Retiring at 65 May No Longer be a Preference – or an Option
MILWAUKEE, July 13, 2015 /PRNewswire/ —
Notably, 62% of U.S. adults anticipating working beyond the traditional retirement age of 65 say it will be from necessity, with the vast majority (79%) citing insufficient savings and lack of confidence in social safety nets as leading concerns.
This annual study, exploring Americans' attitudes and behaviors towards finances and planning, also suggests that poor communication may be a contributing factor to delaying retirement involuntarily. Four in 10 adults state that they have not discussed retirement with anyone while a full third (35%) do not have any sense of how much income they will need to retire.
"With life expectancy increasing, planning for retirement is essentially like preparing for a vacation that could last decades," says Rebekah Barsch, vice president of planning, Northwestern Mutual. "Thinking through all the considerations early on is the best way to help ensure you have everything you need to enjoy your well-earned retirement journey."
Career or carefree?
Among the nearly 40% of future retirees planning to work longer by choice, the following emerged as the top drivers:
- Enjoy job/career (66%)
- Want additional disposable income (60%)
- Seek social outlet to stay active and prevent boredom (49%)
Millennials (18-34) and Matures (69+), two generations at the extreme ends of the career lifecycle, were the most enthusiastic about the prospect of continuing to work. "It's intuitive that Gen X (35-49) and Boomers (50-68), who are in the most demanding phase of their professional lives, are more likely to see retirement as a welcome respite from career pressures," noted Barsch.

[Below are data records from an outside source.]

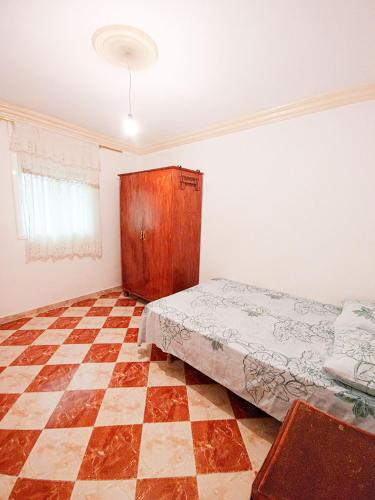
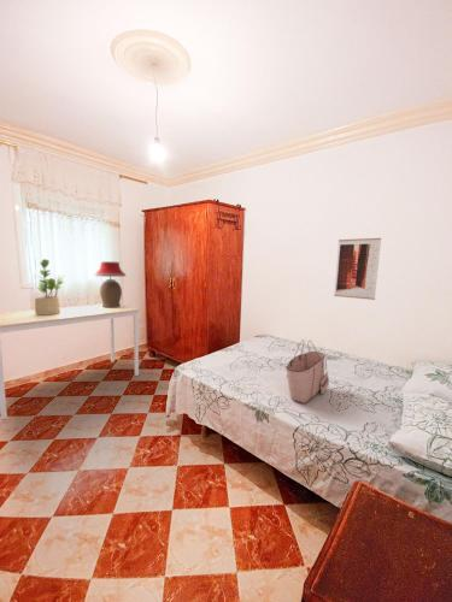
+ desk [0,303,141,421]
+ wall art [333,237,382,301]
+ table lamp [93,260,127,308]
+ potted plant [34,258,65,314]
+ tote bag [284,338,330,405]
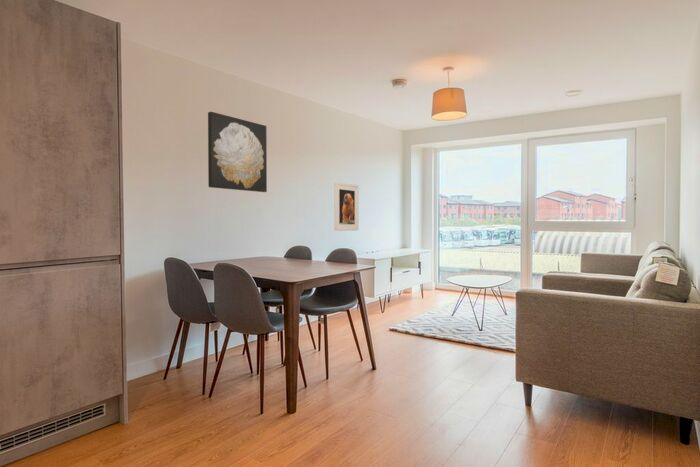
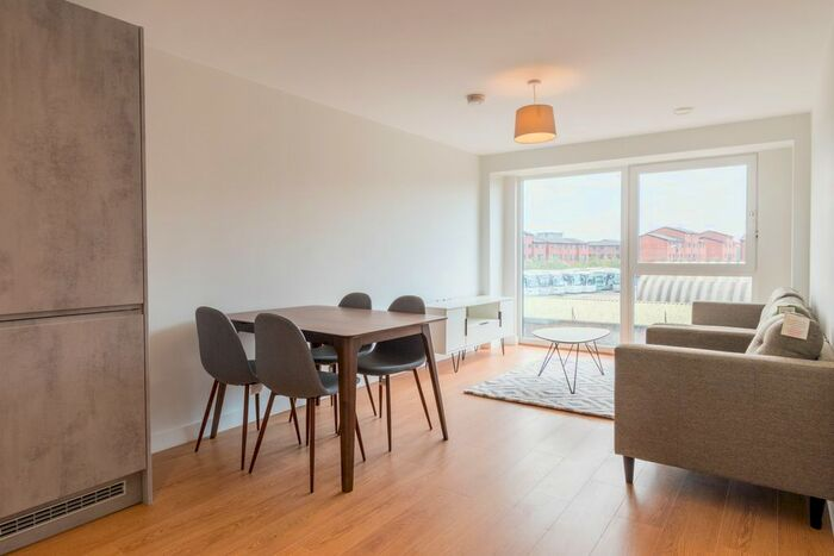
- wall art [207,111,268,193]
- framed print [333,181,359,232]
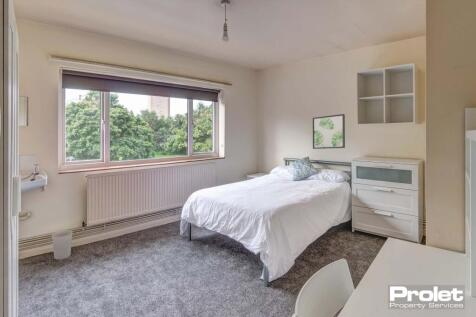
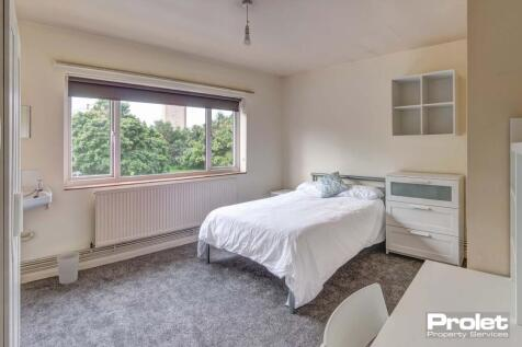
- wall art [312,113,346,150]
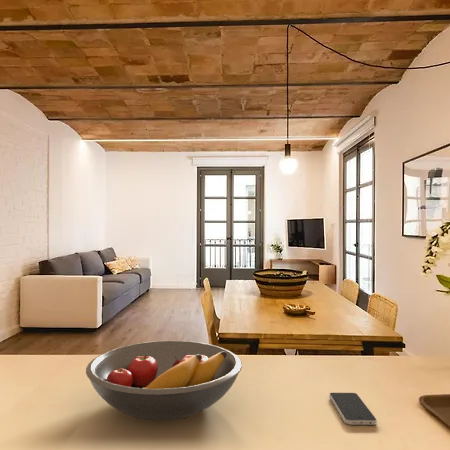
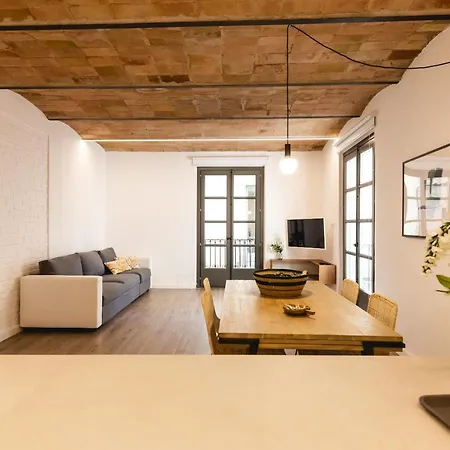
- fruit bowl [85,340,243,421]
- smartphone [328,392,378,426]
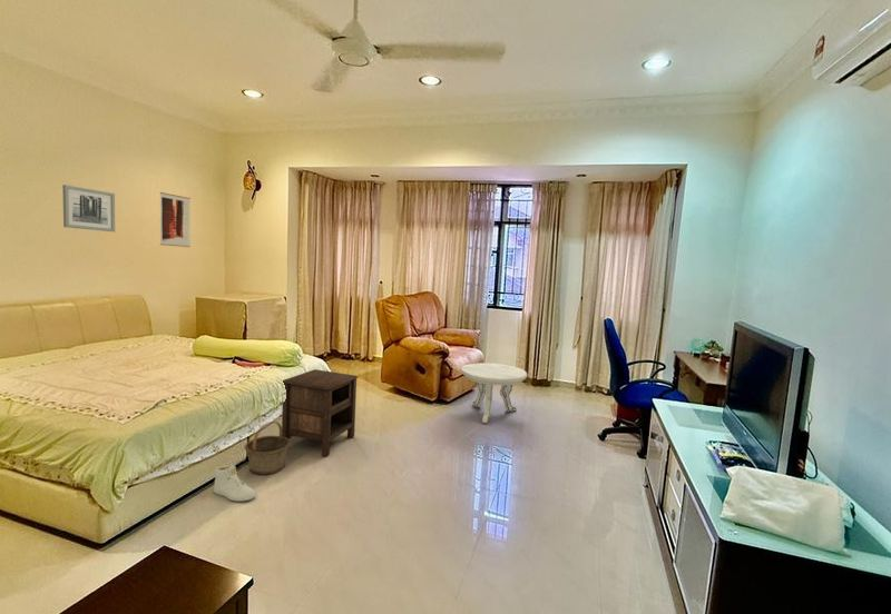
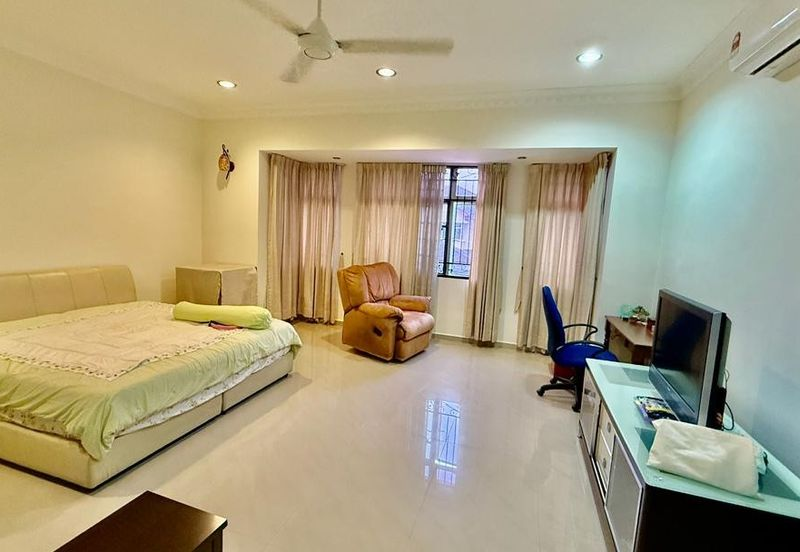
- sneaker [213,464,257,503]
- wall art [61,184,116,232]
- side table [460,362,528,424]
- nightstand [281,368,360,457]
- wall art [159,191,192,248]
- basket [244,420,292,476]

Future retirees – more active but less optimistic
When looking toward retirement, 12% of future retirees envision being completely retired from the work force.
This contrasts significantly with current retirees, nearly 4 in 5 of whom report being completely retired – a significant increase from last year (up from 72%).
Regardless of lifestyle expectations, adults who are not yet retired are substantially less optimistic about their retirement prospects than current retirees:
- Only 68% of future retirees expect to be happy in retirement compared to 80% of current retirees
- 61% of current retirees say they have maintained their quality of life in retirement while only 52% of future retirees expect to
- Only half (54%) of future retirees believe they will be able to focus on activities such as health and fitness relative to three quarters (74%) of current retirees
This somewhat pessimistic outlook may stem from shortfalls in financial planning.
The data revealed that, as compared to "informal planners," adults who consider themselves "highly disciplined" or "disciplined" planners are significantly more likely to be happier before and during retirement and better equipped to manage unexpected situations.
"Retirement should be synonymous with flexibility and personal fulfillment," continued Barsch. "Working past retirement age should be a personal decision rather than a default financial planning strategy. Employment opportunities and personal health as we experience them in our 50's don't always hold true in our 60's and beyond."